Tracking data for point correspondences
/---

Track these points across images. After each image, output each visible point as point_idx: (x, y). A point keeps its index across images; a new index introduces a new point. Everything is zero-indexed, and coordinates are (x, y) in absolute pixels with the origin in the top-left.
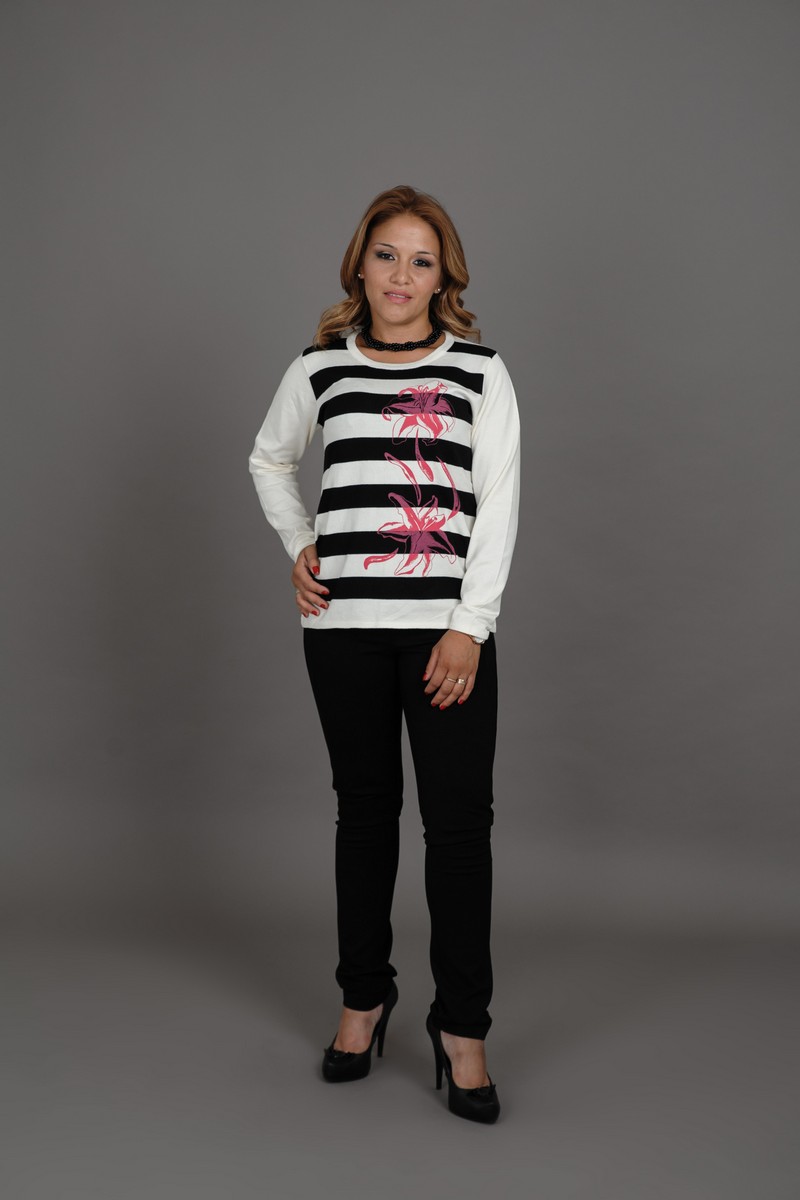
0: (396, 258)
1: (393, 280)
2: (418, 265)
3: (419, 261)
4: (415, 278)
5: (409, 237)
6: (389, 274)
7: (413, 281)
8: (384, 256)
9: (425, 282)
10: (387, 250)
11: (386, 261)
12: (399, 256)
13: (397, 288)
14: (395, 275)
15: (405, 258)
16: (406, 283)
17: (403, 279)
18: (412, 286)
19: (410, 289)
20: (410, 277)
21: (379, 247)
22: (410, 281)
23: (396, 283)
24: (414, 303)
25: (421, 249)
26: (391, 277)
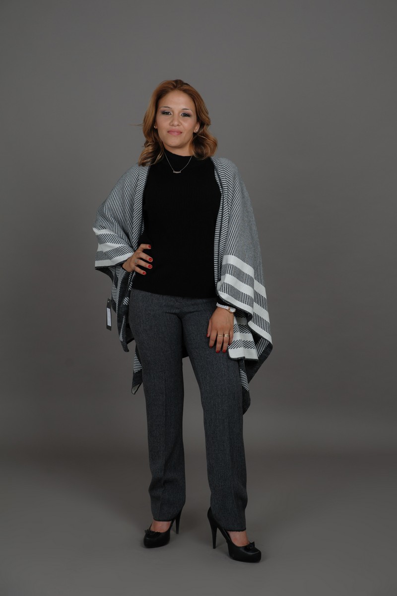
0: (172, 113)
1: (171, 124)
2: (184, 116)
3: (184, 114)
4: (183, 122)
6: (169, 122)
7: (181, 124)
8: (165, 113)
10: (167, 110)
11: (167, 116)
12: (173, 112)
13: (174, 128)
14: (172, 121)
15: (176, 113)
16: (178, 125)
17: (176, 123)
18: (181, 127)
20: (179, 122)
21: (163, 109)
22: (180, 124)
23: (173, 125)
24: (184, 135)
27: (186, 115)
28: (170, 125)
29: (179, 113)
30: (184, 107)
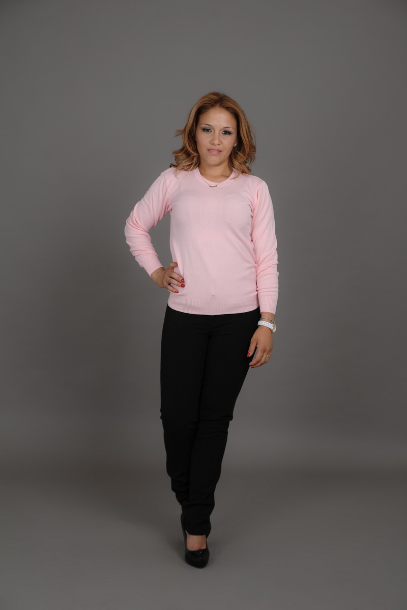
0: (213, 131)
2: (224, 134)
3: (225, 132)
4: (223, 141)
5: (219, 119)
6: (209, 140)
7: (222, 143)
8: (205, 130)
9: (228, 142)
10: (207, 127)
11: (208, 133)
13: (213, 147)
14: (213, 140)
15: (217, 132)
16: (219, 145)
17: (216, 142)
18: (222, 145)
19: (221, 147)
20: (220, 141)
21: (203, 126)
22: (220, 143)
23: (213, 144)
24: (223, 153)
25: (226, 126)
26: (210, 142)
29: (220, 131)
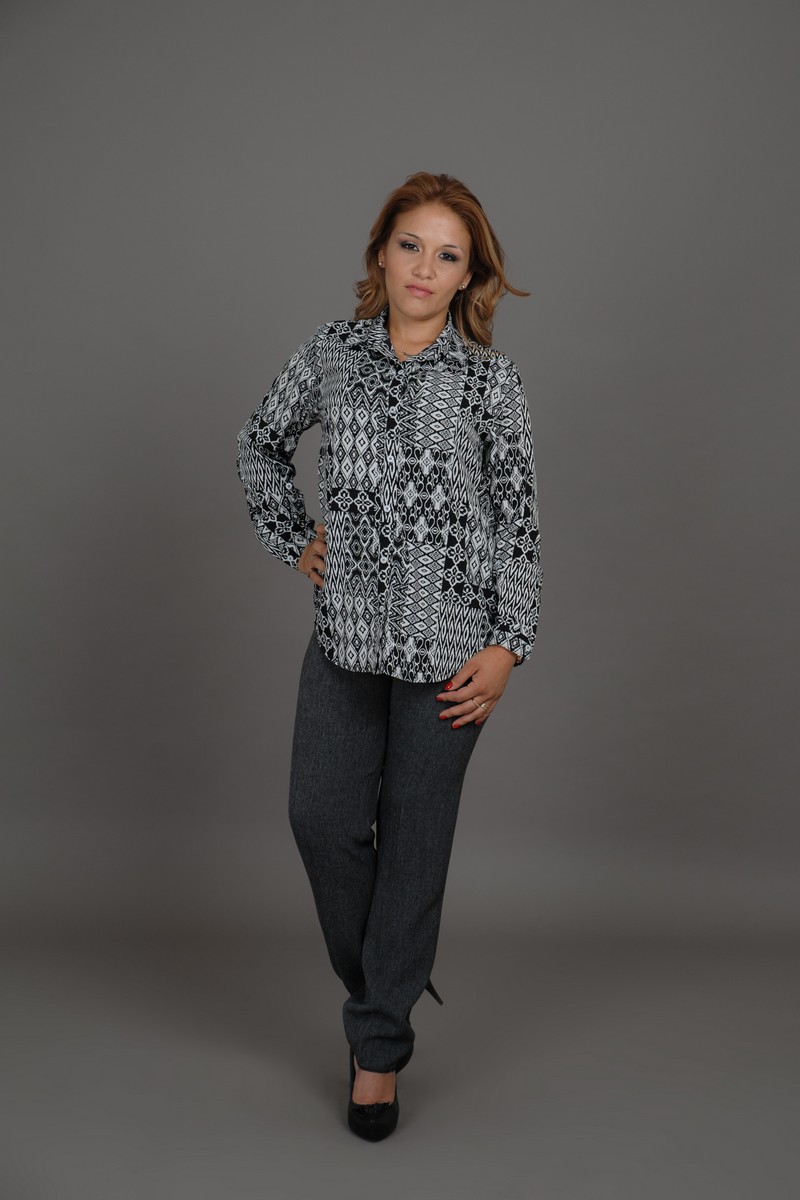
27: (449, 257)
28: (413, 273)
29: (435, 252)
30: (448, 241)
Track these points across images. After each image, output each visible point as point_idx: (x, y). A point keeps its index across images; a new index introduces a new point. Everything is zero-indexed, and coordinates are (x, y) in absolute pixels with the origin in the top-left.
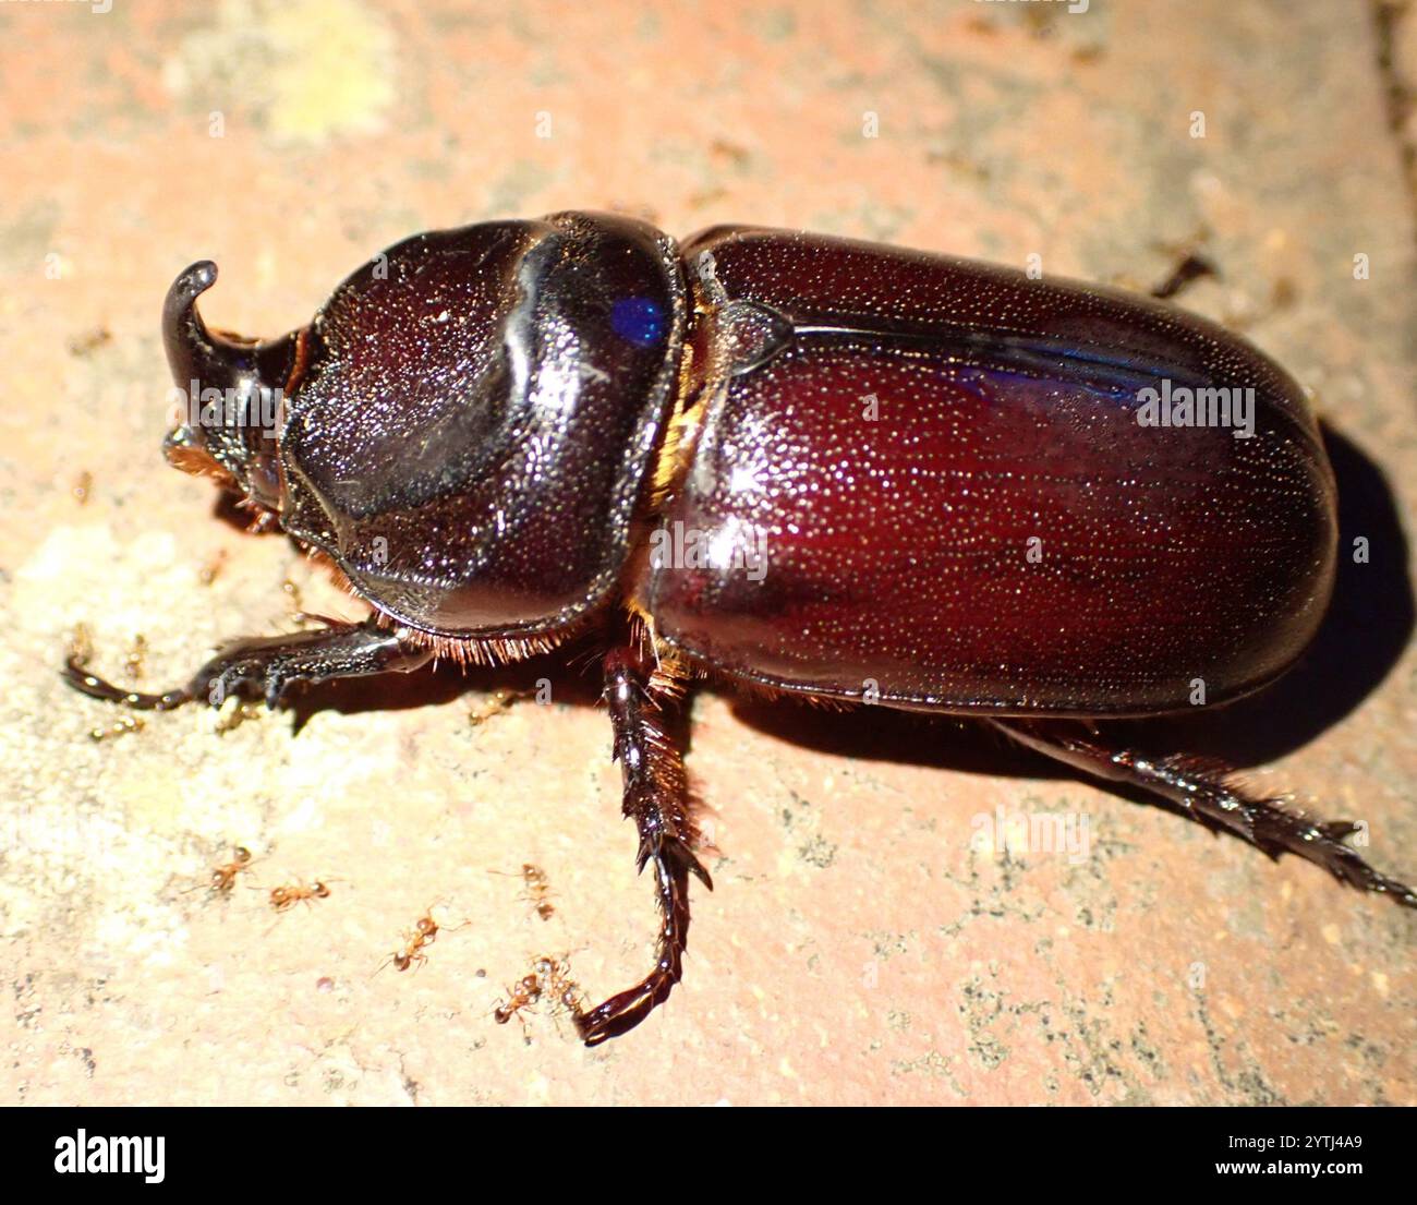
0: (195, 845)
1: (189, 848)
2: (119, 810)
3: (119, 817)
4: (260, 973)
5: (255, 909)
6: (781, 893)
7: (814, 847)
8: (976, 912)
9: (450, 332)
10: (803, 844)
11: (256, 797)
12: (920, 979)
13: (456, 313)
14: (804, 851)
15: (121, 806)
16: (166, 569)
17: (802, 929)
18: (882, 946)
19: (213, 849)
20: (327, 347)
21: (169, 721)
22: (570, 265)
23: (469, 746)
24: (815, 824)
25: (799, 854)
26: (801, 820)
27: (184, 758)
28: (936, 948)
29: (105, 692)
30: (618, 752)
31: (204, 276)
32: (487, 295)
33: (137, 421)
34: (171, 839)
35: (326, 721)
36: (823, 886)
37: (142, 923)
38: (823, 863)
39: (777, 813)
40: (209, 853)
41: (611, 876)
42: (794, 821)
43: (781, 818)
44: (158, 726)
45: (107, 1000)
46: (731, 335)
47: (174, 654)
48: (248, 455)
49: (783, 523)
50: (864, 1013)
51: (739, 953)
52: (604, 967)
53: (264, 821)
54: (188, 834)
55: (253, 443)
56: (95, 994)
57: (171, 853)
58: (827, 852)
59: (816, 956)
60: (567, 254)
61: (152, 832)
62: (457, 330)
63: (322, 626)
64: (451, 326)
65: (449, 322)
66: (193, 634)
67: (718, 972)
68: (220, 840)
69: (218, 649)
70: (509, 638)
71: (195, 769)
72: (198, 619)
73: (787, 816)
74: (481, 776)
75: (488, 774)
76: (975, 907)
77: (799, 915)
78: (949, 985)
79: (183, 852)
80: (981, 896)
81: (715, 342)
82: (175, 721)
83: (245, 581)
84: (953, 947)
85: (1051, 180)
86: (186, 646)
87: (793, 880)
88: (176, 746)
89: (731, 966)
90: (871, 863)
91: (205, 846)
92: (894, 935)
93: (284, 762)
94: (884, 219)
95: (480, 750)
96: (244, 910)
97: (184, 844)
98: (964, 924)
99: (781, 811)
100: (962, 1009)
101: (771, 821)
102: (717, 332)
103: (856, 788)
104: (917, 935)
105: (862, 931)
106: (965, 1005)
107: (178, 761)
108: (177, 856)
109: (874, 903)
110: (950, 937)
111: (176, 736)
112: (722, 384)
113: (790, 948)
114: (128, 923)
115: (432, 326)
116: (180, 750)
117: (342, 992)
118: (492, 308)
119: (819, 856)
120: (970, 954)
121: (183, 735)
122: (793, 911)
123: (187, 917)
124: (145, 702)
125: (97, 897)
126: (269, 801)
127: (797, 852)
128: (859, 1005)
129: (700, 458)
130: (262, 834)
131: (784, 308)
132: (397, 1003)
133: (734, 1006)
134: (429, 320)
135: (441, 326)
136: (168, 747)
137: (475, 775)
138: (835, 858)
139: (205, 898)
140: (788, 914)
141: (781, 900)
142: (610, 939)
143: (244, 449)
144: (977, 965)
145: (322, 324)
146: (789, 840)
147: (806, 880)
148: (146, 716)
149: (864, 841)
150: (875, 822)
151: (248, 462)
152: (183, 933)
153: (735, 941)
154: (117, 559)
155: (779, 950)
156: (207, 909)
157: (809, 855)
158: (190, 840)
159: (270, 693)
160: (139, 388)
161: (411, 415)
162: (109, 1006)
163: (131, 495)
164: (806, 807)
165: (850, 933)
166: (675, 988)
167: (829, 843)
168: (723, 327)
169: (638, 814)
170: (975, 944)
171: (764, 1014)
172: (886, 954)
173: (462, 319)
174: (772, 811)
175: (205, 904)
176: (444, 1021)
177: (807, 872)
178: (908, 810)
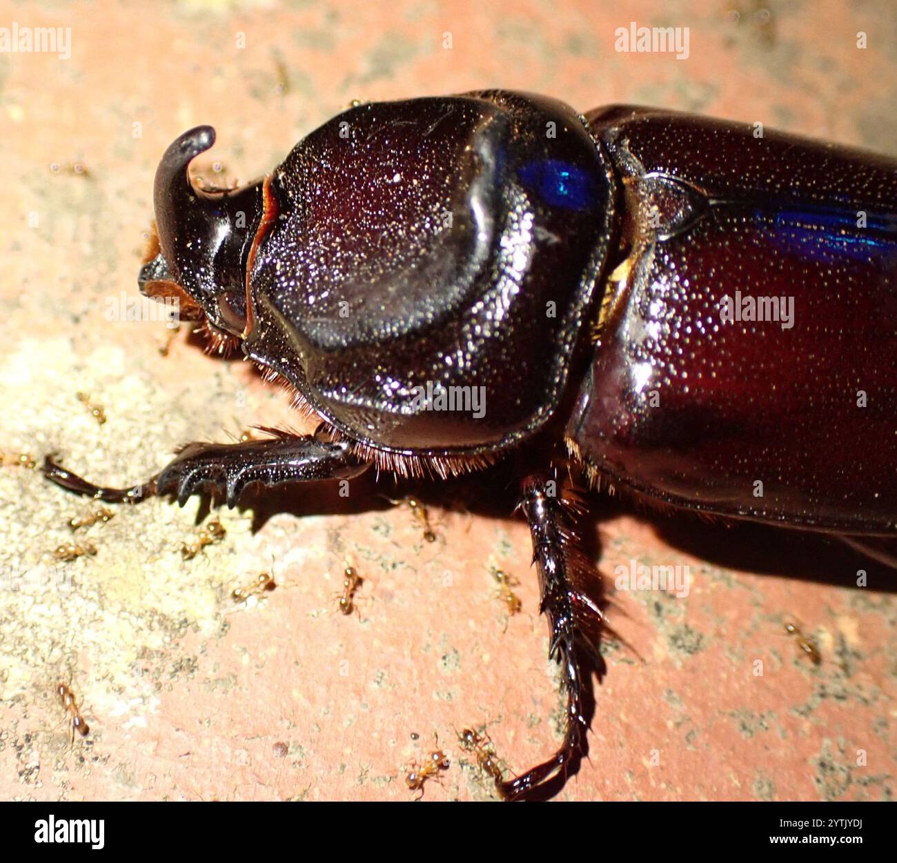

\---

What the task requires — Copy out all of the lines above verbatim, omitting the pictures from your answer.

Written response —
Track these points across images. After each image, output each visible point as point_idx: (x, y). A point keeps its index across images; a new index introduces a new point. Everything is zero-indexed, and coordinates are (x, y) in absolute pixels with the origin in the top-left.
0: (396, 258)
1: (393, 280)
2: (418, 265)
3: (419, 261)
4: (415, 278)
5: (409, 237)
6: (389, 274)
7: (413, 281)
8: (384, 256)
9: (425, 282)
10: (387, 250)
11: (386, 261)
12: (399, 256)
13: (397, 288)
14: (395, 275)
15: (405, 258)
16: (406, 283)
17: (403, 279)
18: (412, 286)
19: (410, 289)
20: (410, 277)
21: (379, 247)
22: (410, 281)
23: (396, 283)
24: (414, 303)
25: (421, 249)
26: (391, 277)
0: (172, 113)
1: (171, 124)
2: (184, 116)
3: (184, 114)
4: (183, 122)
6: (169, 122)
7: (181, 124)
8: (165, 113)
10: (167, 110)
11: (167, 116)
12: (173, 112)
13: (174, 128)
14: (172, 121)
15: (176, 113)
16: (178, 125)
17: (176, 123)
18: (181, 127)
20: (179, 122)
21: (163, 109)
22: (180, 124)
23: (173, 125)
24: (184, 135)
27: (186, 115)
28: (170, 125)
29: (179, 113)
30: (184, 107)
0: (213, 131)
2: (224, 134)
3: (225, 132)
4: (223, 141)
5: (219, 119)
6: (209, 140)
7: (222, 143)
8: (205, 130)
9: (228, 142)
10: (207, 127)
11: (208, 133)
13: (213, 147)
14: (213, 140)
15: (217, 132)
16: (219, 145)
17: (216, 142)
18: (222, 145)
19: (221, 147)
20: (220, 141)
21: (203, 126)
22: (220, 143)
23: (213, 144)
24: (223, 153)
25: (226, 126)
26: (210, 142)
29: (220, 131)
27: (449, 257)
28: (413, 273)
29: (435, 252)
30: (448, 241)
Track these points across images. After each image, output each visible point as point_idx: (x, y). A point keeps its index across images; a new index introduces a new point. Everything is zero-indexed, and coordinates are (x, y) in absolute pixels with the origin in the top-left.
0: (195, 845)
1: (189, 848)
2: (119, 810)
3: (119, 817)
4: (260, 973)
5: (255, 909)
6: (781, 893)
7: (814, 847)
8: (976, 912)
9: (450, 332)
10: (803, 844)
11: (256, 797)
12: (920, 979)
13: (456, 313)
14: (804, 851)
15: (121, 806)
16: (166, 569)
17: (802, 929)
18: (882, 946)
19: (213, 849)
20: (327, 347)
21: (169, 721)
22: (570, 265)
23: (469, 746)
24: (815, 824)
25: (799, 854)
26: (801, 820)
27: (184, 758)
28: (936, 948)
29: (105, 692)
30: (618, 752)
31: (204, 276)
32: (487, 295)
33: (137, 421)
34: (171, 839)
35: (326, 721)
36: (823, 886)
37: (142, 923)
38: (823, 863)
39: (777, 813)
40: (209, 853)
41: (611, 876)
42: (794, 821)
43: (781, 818)
44: (158, 726)
45: (107, 1000)
46: (731, 335)
47: (174, 654)
48: (248, 455)
49: (783, 523)
50: (864, 1013)
51: (739, 953)
52: (604, 967)
53: (264, 821)
54: (188, 834)
55: (253, 443)
56: (95, 994)
57: (171, 853)
58: (827, 852)
59: (816, 956)
60: (567, 254)
61: (152, 832)
62: (457, 330)
63: (322, 626)
64: (451, 326)
65: (449, 322)
66: (193, 634)
67: (718, 972)
68: (220, 840)
69: (218, 649)
70: (509, 638)
71: (195, 769)
72: (198, 619)
73: (787, 816)
74: (481, 776)
75: (488, 774)
76: (975, 907)
77: (799, 915)
78: (949, 985)
79: (183, 852)
80: (981, 896)
81: (715, 342)
82: (175, 721)
83: (245, 581)
84: (953, 947)
85: (1051, 180)
86: (186, 646)
87: (793, 880)
88: (176, 746)
89: (731, 966)
90: (871, 863)
91: (205, 846)
92: (894, 935)
93: (284, 762)
94: (884, 219)
95: (480, 750)
96: (244, 910)
97: (184, 844)
98: (964, 924)
99: (781, 811)
100: (962, 1009)
101: (771, 821)
102: (717, 332)
103: (856, 788)
104: (917, 935)
105: (862, 931)
106: (965, 1005)
107: (178, 761)
108: (177, 856)
109: (874, 903)
110: (950, 937)
111: (176, 736)
112: (722, 384)
113: (790, 948)
114: (128, 923)
115: (432, 326)
116: (180, 750)
117: (342, 992)
118: (492, 308)
119: (819, 856)
120: (970, 954)
121: (183, 735)
122: (793, 911)
123: (187, 917)
124: (145, 702)
125: (97, 897)
126: (269, 801)
127: (797, 852)
128: (859, 1005)
129: (700, 458)
130: (262, 834)
131: (784, 308)
132: (397, 1003)
133: (734, 1006)
134: (429, 320)
135: (441, 326)
136: (168, 747)
137: (475, 775)
138: (835, 858)
139: (205, 898)
140: (788, 914)
141: (781, 900)
142: (610, 939)
143: (244, 449)
144: (977, 965)
145: (322, 324)
146: (789, 840)
147: (806, 880)
148: (146, 716)
149: (864, 841)
150: (875, 822)
151: (248, 462)
152: (183, 933)
153: (735, 941)
154: (117, 559)
155: (779, 950)
156: (207, 909)
157: (809, 855)
158: (190, 840)
159: (270, 693)
160: (139, 388)
161: (411, 415)
162: (109, 1006)
163: (131, 495)
164: (806, 807)
165: (850, 933)
166: (675, 988)
167: (829, 843)
168: (723, 327)
169: (638, 814)
170: (975, 944)
171: (764, 1014)
172: (886, 954)
173: (462, 319)
174: (772, 811)
175: (205, 904)
176: (444, 1021)
177: (807, 872)
178: (908, 810)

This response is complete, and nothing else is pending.